Wenn die US-Politik gegenüber Russland und der Ukraine nicht den Interessen Europas dient, sollten die Europäer selbst den direkten Draht nach Moskau suchen, meint er. "Wir haben mit den europäischen Führern besprochen, wer den Kontakt herstellen wird, und wir wissen es noch nicht", sagte der finnische Staatschef.

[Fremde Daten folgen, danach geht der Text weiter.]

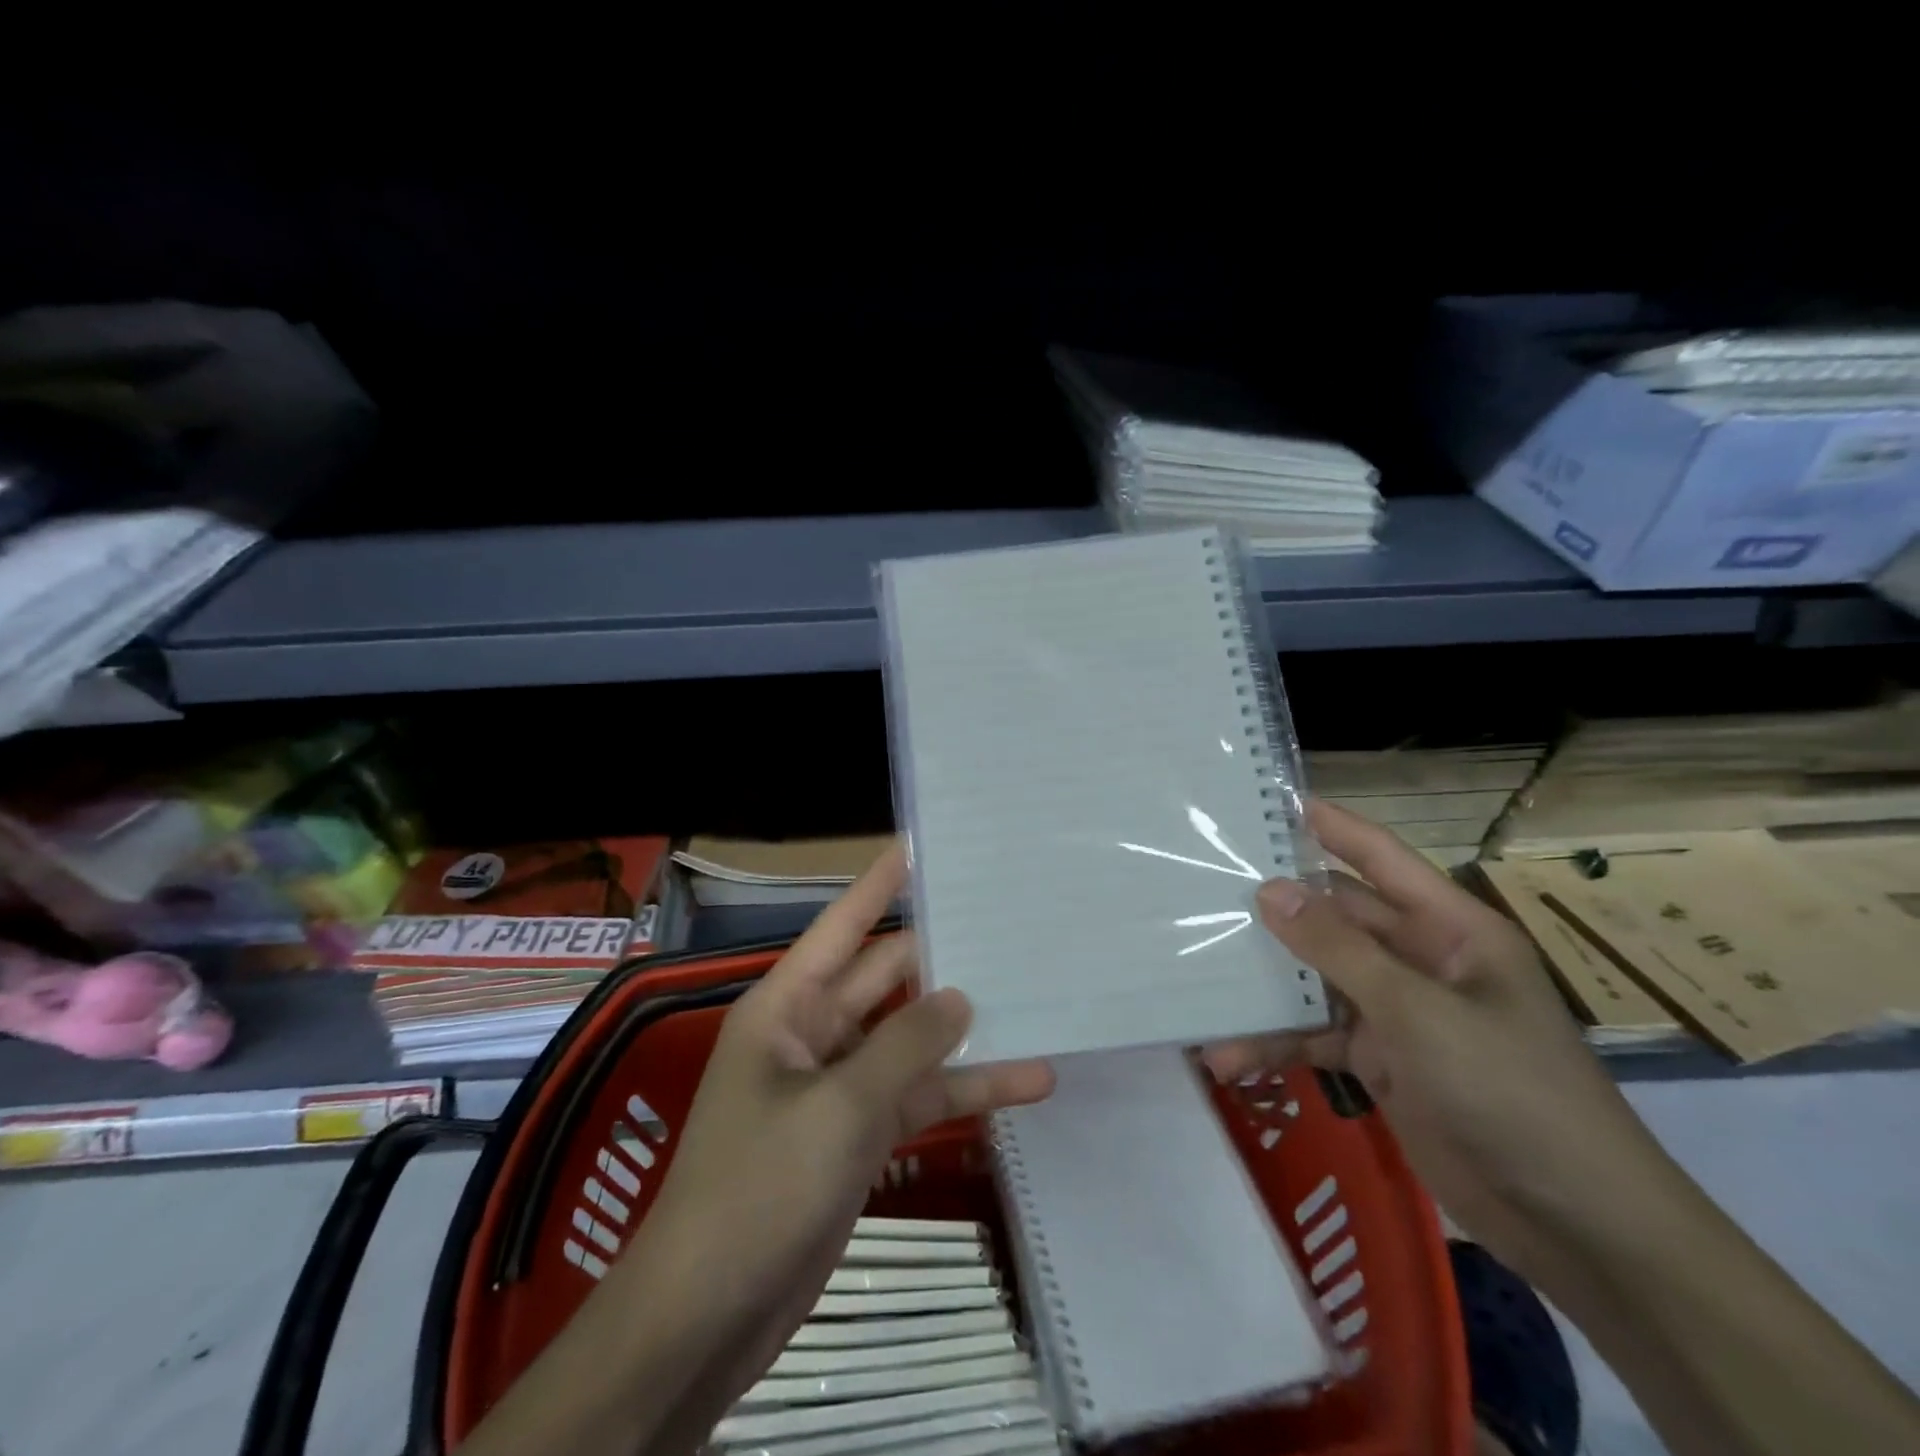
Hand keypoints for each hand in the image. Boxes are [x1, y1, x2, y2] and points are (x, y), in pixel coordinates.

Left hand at [619, 842, 1053, 1448]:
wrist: (709, 1316)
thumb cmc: (759, 1188)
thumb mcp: (838, 1108)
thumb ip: (905, 1045)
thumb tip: (960, 996)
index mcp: (788, 1004)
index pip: (843, 925)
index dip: (880, 884)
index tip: (921, 845)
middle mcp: (814, 1031)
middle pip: (888, 977)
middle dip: (942, 954)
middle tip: (1006, 921)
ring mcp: (840, 1084)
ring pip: (912, 1039)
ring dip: (966, 1030)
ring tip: (1036, 997)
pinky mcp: (860, 1132)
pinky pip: (918, 1095)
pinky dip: (964, 1090)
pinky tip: (1027, 1082)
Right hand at [1205, 801, 1680, 1282]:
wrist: (1576, 1226)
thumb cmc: (1510, 1090)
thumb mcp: (1419, 1012)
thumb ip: (1340, 950)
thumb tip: (1269, 890)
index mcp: (1448, 929)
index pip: (1380, 858)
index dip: (1330, 826)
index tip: (1269, 801)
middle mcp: (1419, 960)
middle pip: (1334, 919)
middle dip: (1275, 914)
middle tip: (1201, 893)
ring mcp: (1397, 1012)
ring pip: (1316, 981)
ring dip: (1265, 992)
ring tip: (1200, 988)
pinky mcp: (1381, 1061)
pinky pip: (1316, 1037)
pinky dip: (1276, 1045)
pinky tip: (1229, 1058)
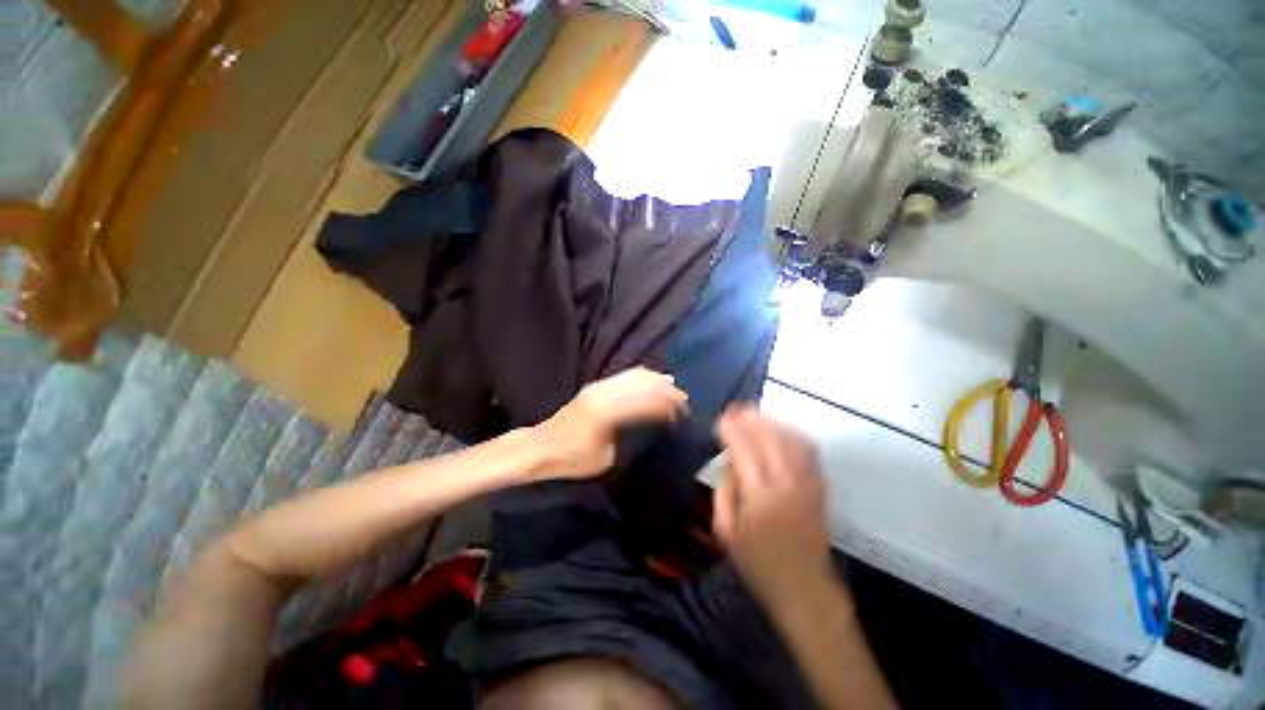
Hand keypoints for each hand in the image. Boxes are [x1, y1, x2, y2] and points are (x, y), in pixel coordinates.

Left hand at [532, 367, 688, 478]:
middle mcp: (606, 393)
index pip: (648, 403)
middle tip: (684, 400)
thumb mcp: (607, 458)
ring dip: (657, 380)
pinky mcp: (595, 386)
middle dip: (667, 391)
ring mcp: (599, 386)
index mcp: (609, 413)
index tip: (684, 414)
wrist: (542, 446)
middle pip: (644, 385)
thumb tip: (649, 426)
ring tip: (673, 388)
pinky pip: (625, 375)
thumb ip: (630, 438)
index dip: (669, 407)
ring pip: (635, 375)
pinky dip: (643, 376)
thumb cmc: (573, 459)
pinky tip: (652, 380)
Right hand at [713, 405, 832, 600]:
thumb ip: (724, 492)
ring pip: (791, 442)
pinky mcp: (819, 489)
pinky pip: (809, 453)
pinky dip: (795, 435)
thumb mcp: (726, 532)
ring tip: (756, 413)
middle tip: (737, 408)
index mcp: (759, 499)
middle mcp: (786, 486)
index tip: (721, 419)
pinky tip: (783, 429)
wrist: (805, 589)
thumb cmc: (758, 564)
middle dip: (752, 420)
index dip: (733, 432)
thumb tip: (728, 460)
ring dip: (773, 423)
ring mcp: (807, 486)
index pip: (745, 452)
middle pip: (770, 441)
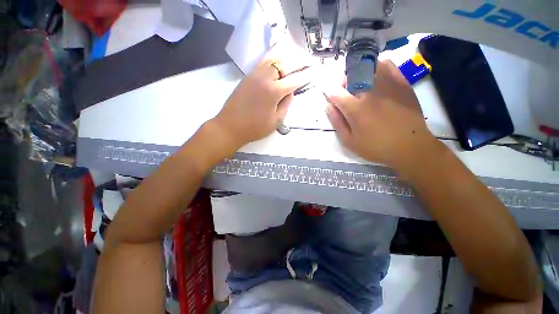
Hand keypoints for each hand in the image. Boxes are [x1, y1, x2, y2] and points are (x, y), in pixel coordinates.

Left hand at [212, 57, 311, 148]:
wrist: (230, 127)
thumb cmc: (255, 128)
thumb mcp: (276, 121)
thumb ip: (286, 105)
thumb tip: (291, 93)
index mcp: (274, 91)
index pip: (294, 80)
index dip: (305, 77)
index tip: (314, 72)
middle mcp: (265, 78)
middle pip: (283, 64)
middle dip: (295, 64)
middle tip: (302, 67)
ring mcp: (254, 75)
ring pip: (271, 60)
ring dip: (283, 61)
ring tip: (289, 66)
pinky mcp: (246, 77)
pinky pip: (261, 64)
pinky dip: (271, 61)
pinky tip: (275, 64)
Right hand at [325, 60, 440, 169]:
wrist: (410, 146)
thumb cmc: (376, 147)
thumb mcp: (349, 141)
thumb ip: (337, 122)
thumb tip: (328, 106)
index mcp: (355, 109)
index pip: (335, 92)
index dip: (330, 93)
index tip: (331, 98)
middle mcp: (370, 92)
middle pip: (350, 76)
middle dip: (343, 84)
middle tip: (346, 95)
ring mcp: (388, 84)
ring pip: (367, 67)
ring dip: (358, 74)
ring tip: (361, 86)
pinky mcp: (402, 83)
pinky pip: (387, 65)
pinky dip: (377, 68)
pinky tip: (376, 79)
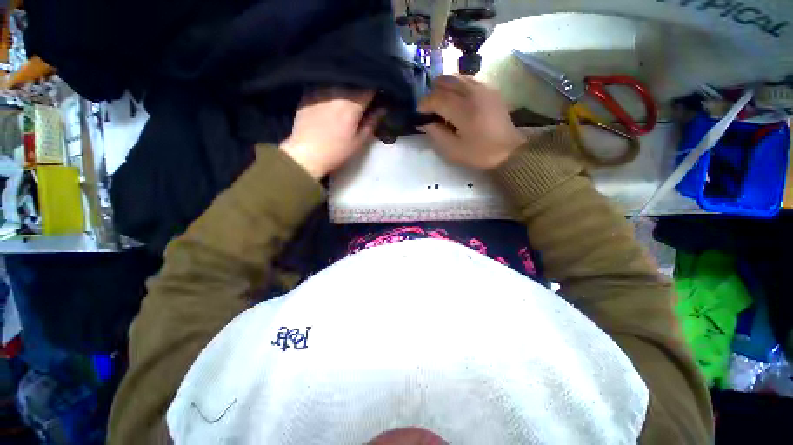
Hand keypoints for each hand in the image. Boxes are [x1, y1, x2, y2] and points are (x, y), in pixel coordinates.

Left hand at [281, 89, 381, 178]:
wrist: (306, 153)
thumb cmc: (336, 151)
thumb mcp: (359, 141)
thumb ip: (372, 122)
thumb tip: (382, 109)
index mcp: (352, 103)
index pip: (369, 87)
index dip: (376, 89)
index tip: (379, 95)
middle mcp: (337, 91)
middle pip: (354, 81)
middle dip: (361, 86)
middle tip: (365, 96)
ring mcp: (320, 89)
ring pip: (338, 80)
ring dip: (346, 85)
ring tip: (349, 93)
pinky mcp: (307, 91)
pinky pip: (324, 83)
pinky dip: (331, 86)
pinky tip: (332, 95)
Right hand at [418, 75, 525, 169]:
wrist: (509, 151)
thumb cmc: (479, 154)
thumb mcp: (453, 151)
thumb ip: (436, 134)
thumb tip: (424, 123)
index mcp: (463, 111)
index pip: (437, 98)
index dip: (424, 104)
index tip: (419, 112)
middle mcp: (473, 93)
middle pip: (446, 81)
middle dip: (433, 92)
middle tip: (429, 107)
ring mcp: (483, 88)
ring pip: (457, 77)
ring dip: (444, 86)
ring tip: (441, 102)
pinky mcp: (490, 89)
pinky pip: (468, 80)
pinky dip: (457, 85)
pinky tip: (456, 99)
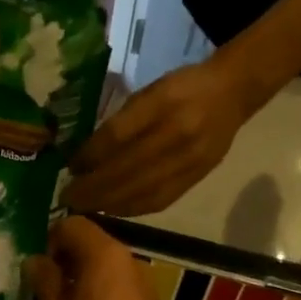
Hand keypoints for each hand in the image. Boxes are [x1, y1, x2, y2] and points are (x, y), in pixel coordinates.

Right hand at [27, 216, 173, 299]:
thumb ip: (45, 282)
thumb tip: (35, 260)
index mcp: (105, 255)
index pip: (73, 224)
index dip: (48, 238)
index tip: (33, 266)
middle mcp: (130, 262)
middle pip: (92, 244)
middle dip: (64, 260)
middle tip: (40, 286)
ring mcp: (144, 285)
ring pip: (106, 268)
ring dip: (81, 279)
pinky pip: (118, 288)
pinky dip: (99, 295)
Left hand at [65, 57, 251, 214]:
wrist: (232, 94)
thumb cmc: (182, 89)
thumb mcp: (148, 92)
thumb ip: (120, 123)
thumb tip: (84, 158)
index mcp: (163, 102)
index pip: (119, 135)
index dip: (91, 156)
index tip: (70, 169)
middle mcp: (178, 132)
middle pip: (128, 169)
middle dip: (93, 188)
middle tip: (68, 198)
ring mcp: (191, 158)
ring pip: (142, 190)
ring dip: (109, 203)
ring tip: (85, 208)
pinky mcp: (197, 177)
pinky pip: (160, 200)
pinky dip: (132, 209)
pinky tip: (113, 210)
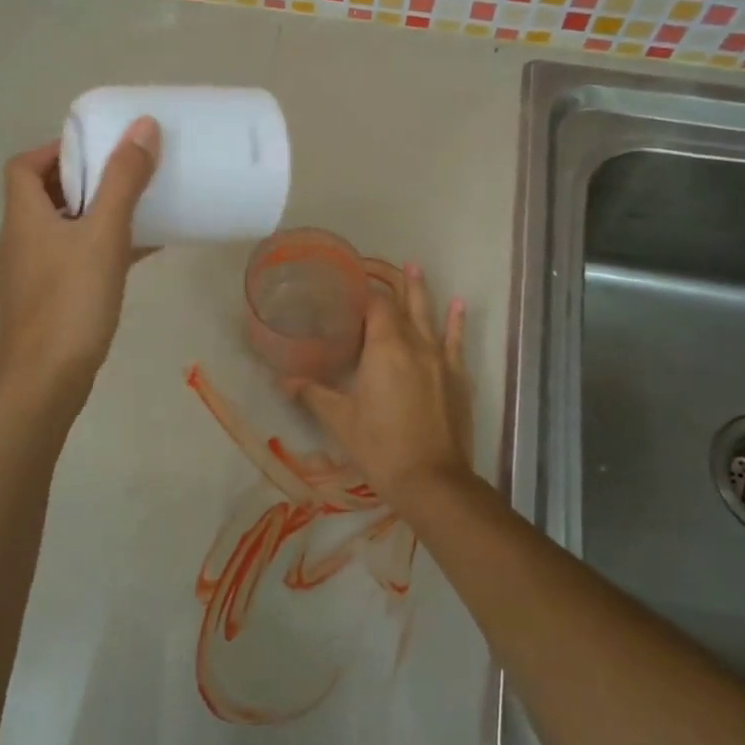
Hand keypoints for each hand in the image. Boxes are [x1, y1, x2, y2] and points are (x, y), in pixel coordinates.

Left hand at [0, 117, 160, 398]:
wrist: (46, 381)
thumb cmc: (71, 301)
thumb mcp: (103, 234)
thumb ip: (124, 180)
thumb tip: (143, 126)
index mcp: (24, 216)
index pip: (24, 165)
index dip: (56, 149)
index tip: (98, 147)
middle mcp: (21, 239)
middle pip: (45, 194)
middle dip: (85, 179)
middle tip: (126, 173)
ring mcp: (34, 273)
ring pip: (64, 228)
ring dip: (96, 213)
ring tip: (139, 206)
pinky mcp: (50, 299)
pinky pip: (77, 259)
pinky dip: (102, 247)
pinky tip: (140, 252)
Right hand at [282, 263, 472, 504]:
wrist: (432, 480)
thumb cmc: (380, 447)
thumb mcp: (339, 420)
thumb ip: (312, 394)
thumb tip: (285, 380)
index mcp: (384, 347)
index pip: (375, 305)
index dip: (364, 290)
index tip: (352, 281)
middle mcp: (415, 344)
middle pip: (404, 303)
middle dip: (395, 282)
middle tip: (387, 263)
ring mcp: (441, 359)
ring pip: (430, 316)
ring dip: (422, 291)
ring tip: (416, 267)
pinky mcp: (458, 378)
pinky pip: (456, 341)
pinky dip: (457, 322)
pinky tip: (459, 305)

Alexander Stubb betonte, dass alle Aktionen zwischen den europäischen Staaten abgestimmt werden müssen. "Ob es ein spezieller Gesandter oder eine Gruppe von Führungspersönlichkeiten sein wird, werden wir sehen", fügte er hinzu.
Putin "würde es bevorzugen", mit dem ehemaligen Kanzler der Bundesrepublik Deutschland, Schröder, zu sprechen.
Nach der Militärparade am 9. Mai in Moskau erklärte der Präsident Russlands, Wladimir Putin, auf einer Pressekonferenz mit Journalisten des Kreml-Pools, dass der Krieg der RF gegen die Ukraine zu einem Ende komme und dass Moskau bereit für Verhandlungen sei. Auf die Frage, ob er seiner Meinung nach in Westeuropa Politiker sehe, mit denen er einen Dialog führen könnte, antwortete Putin, dass für ihn persönlich der ehemalige Kanzler der Bundesrepublik Deutschland, Gerhard Schröder, "vorzuziehen" sei.
In Deutschland, der EU und der Ukraine wurde die Nominierung von Schröder als Verhandler mit Russland von der Europäischen Union bereits abgelehnt.